EMENTA: EMBARGOS DE DECLARAÇÃO. OMISSÃO. OCORRÊNCIA. Nos termos do disposto no artigo 535, incisos I e II, do CPC, são cabíveis embargos de declaração quando o julgado contiver obscuridade ou contradição, bem como nas hipóteses em que tenha sido omitido ponto sobre o qual devia pronunciar-se o juiz ou tribunal. Deixando o acórdão de enfrentar o tópico referente à aplicação de multa de 1% e 20% sobre o valor da causa, em sede de embargos considerados protelatórios, impõe-se o conhecimento dos embargos e seu parcial provimento para fins de fazer constar no dispositivo do acórdão embargado a manutenção das mencionadas sanções.
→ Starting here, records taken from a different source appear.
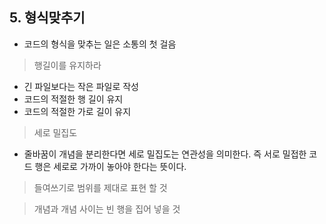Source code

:## 5. 형식맞추기

- 코드의 형식을 맞추는 일은 소통의 첫 걸음

> 행길이를 유지하라

- 긴 파일보다는 작은 파일로 작성
- 코드의 적절한 행 길이 유지 
- 코드의 적절한 가로 길이 유지

> 세로 밀집도 
- 줄바꿈이 개념을 분리한다면 세로 밀집도는 연관성을 의미한다. 즉 서로 밀접한 코드 행은 세로로 가까이 놓아야 한다는 뜻이다.

> 들여쓰기로 범위를 제대로 표현 할 것

> 개념과 개념 사이는 빈 행을 집어 넣을 것


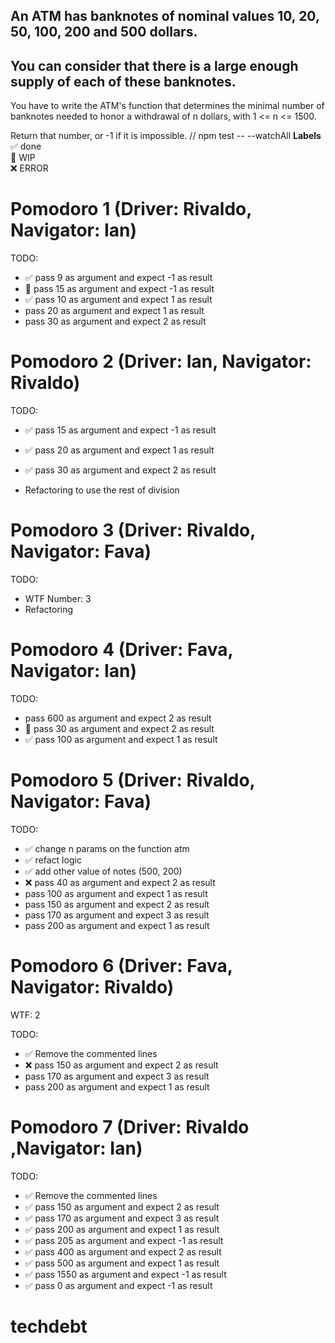 ## An ATM has banknotes of nominal values 10, 20, 50, 100, 200 and 500 dollars.

## You can consider that there is a large enough supply of each of these banknotes.

You have to write the ATM's function that determines the minimal number of banknotes
needed to honor a withdrawal of n dollars, with
1 <= n <= 1500.

Return that number, or -1 if it is impossible.
// npm test -- --watchAll
**Labels**  
✅ done  
🚧 WIP  
❌ ERROR

# Pomodoro 1 (Driver: Rivaldo, Navigator: Ian)

TODO:

- ✅ pass 9 as argument and expect -1 as result
- 🚧 pass 15 as argument and expect -1 as result
- ✅ pass 10 as argument and expect 1 as result
- pass 20 as argument and expect 1 as result
- pass 30 as argument and expect 2 as result

# Pomodoro 2 (Driver: Ian, Navigator: Rivaldo)

TODO:

- ✅ pass 15 as argument and expect -1 as result
- ✅ pass 20 as argument and expect 1 as result
- ✅ pass 30 as argument and expect 2 as result

- Refactoring to use the rest of division

# Pomodoro 3 (Driver: Rivaldo, Navigator: Fava)

TODO:

- WTF Number: 3
- Refactoring

# Pomodoro 4 (Driver: Fava, Navigator: Ian)

TODO:

- pass 600 as argument and expect 2 as result
- 🚧 pass 30 as argument and expect 2 as result
- ✅ pass 100 as argument and expect 1 as result

# Pomodoro 5 (Driver: Rivaldo, Navigator: Fava)

TODO:

- ✅ change n params on the function atm
- ✅ refact logic
- ✅ add other value of notes (500, 200)
- ❌ pass 40 as argument and expect 2 as result
- pass 100 as argument and expect 1 as result
- pass 150 as argument and expect 2 as result
- pass 170 as argument and expect 3 as result
- pass 200 as argument and expect 1 as result

# Pomodoro 6 (Driver: Fava, Navigator: Rivaldo)

WTF: 2

TODO:

- ✅ Remove the commented lines
- ❌ pass 150 as argument and expect 2 as result
- pass 170 as argument and expect 3 as result
- pass 200 as argument and expect 1 as result

# Pomodoro 7 (Driver: Rivaldo ,Navigator: Ian)

TODO:

- ✅ Remove the commented lines
- ✅ pass 150 as argument and expect 2 as result
- ✅ pass 170 as argument and expect 3 as result
- ✅ pass 200 as argument and expect 1 as result
- ✅ pass 205 as argument and expect -1 as result
- ✅ pass 400 as argument and expect 2 as result
- ✅ pass 500 as argument and expect 1 as result
- ✅ pass 1550 as argument and expect -1 as result
- ✅ pass 0 as argument and expect -1 as result

# techdebt

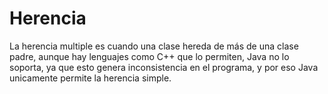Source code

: # Herencia
La herencia multiple es cuando una clase 
hereda de más de una clase padre, aunque 
hay lenguajes como C++ que lo permiten, 
Java no lo soporta, ya que esto genera 
inconsistencia en el programa, y por eso 
Java unicamente permite la herencia simple.
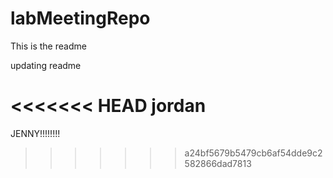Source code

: # labMeetingRepo

This is the readme

updating readme

<<<<<<< HEAD
jordan
=======

JENNY!!!!!!!!
>>>>>>> a24bf5679b5479cb6af54dde9c2582866dad7813
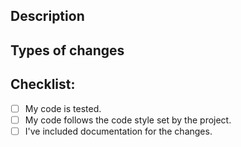 <!-- Make sure your changes are made towards develop branch. Thanks. -->

## Description
<!-- Please describe what you have changed or added -->

## Types of changes
<!-- What types of changes does your code introduce?  -->
<!-- Bug fix (non-breaking change which fixes an issue) -->
<!-- New feature (non-breaking change which adds functionality) -->
<!-- Breaking change (fix or feature that would cause existing functionality to not work as expected) -->

## Checklist:
- [ ] My code is tested.
- [ ] My code follows the code style set by the project.
- [ ] I've included documentation for the changes.
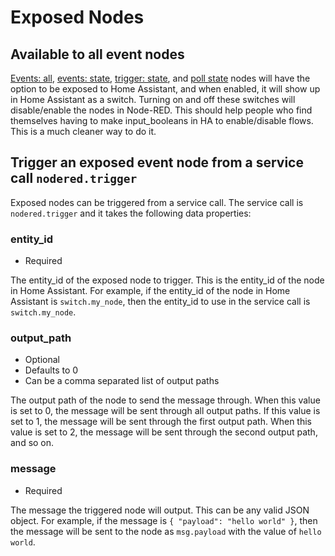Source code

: # Exposed Nodes

## Available to all event nodes

[Events: all](../../node/events-all.md), [events:
state](../../node/events-state.md), [trigger:
state](../../node/trigger-state.md), and [poll state](../../node/poll-state.md) nodes
will have the option to be exposed to Home Assistant, and when enabled, it will
show up in Home Assistant as a switch. Turning on and off these switches will
disable/enable the nodes in Node-RED. This should help people who find
themselves having to make input_booleans in HA to enable/disable flows. This is a much cleaner way to do it.

## Trigger an exposed event node from a service call `nodered.trigger`

Exposed nodes can be triggered from a service call. The service call is
`nodered.trigger` and it takes the following data properties:

### entity_id

- Required

The entity_id of the exposed node to trigger. This is the entity_id of the node in Home Assistant. For example, if the entity_id of the node in Home Assistant is `switch.my_node`, then the entity_id to use in the service call is `switch.my_node`.

### output_path

- Optional
- Defaults to 0
- Can be a comma separated list of output paths

The output path of the node to send the message through. When this value is set to 0, the message will be sent through all output paths. If this value is set to 1, the message will be sent through the first output path. When this value is set to 2, the message will be sent through the second output path, and so on.

### message

- Required

The message the triggered node will output. This can be any valid JSON object. For example, if the message is `{ "payload": "hello world" }`, then the message will be sent to the node as `msg.payload` with the value of `hello world`.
DISPOSITIVO: ACORDAM OS INTEGRANTES DA 1a TURMA DO TRIBUNAL REGIONAL DO TRABALHO DA 7a REGIÃO, por unanimidade, conhecer dos embargos para negar provimento ao do reclamante e, por maioria, dar parcial provimento ao da reclamada, a fim de, sanando a omissão, fazer constar no dispositivo do acórdão embargado a manutenção das multas de 1% e de 20% sobre o valor da causa, conforme fundamentação supra, sem imprimir-lhe efeito modificativo. Vencida a Desembargadora Regina Gláucia Cavalcante Nepomuceno que excluía as multas. Participaram do julgamento: Desembargadora Dulcina de Holanda Palhano (Presidente e Relatora), Desembargadora Regina Gláucia Cavalcante Nepomuceno e Juiz Emmanuel Teófilo Furtado. Presente, ainda, o representante do Ministério Público do Trabalho.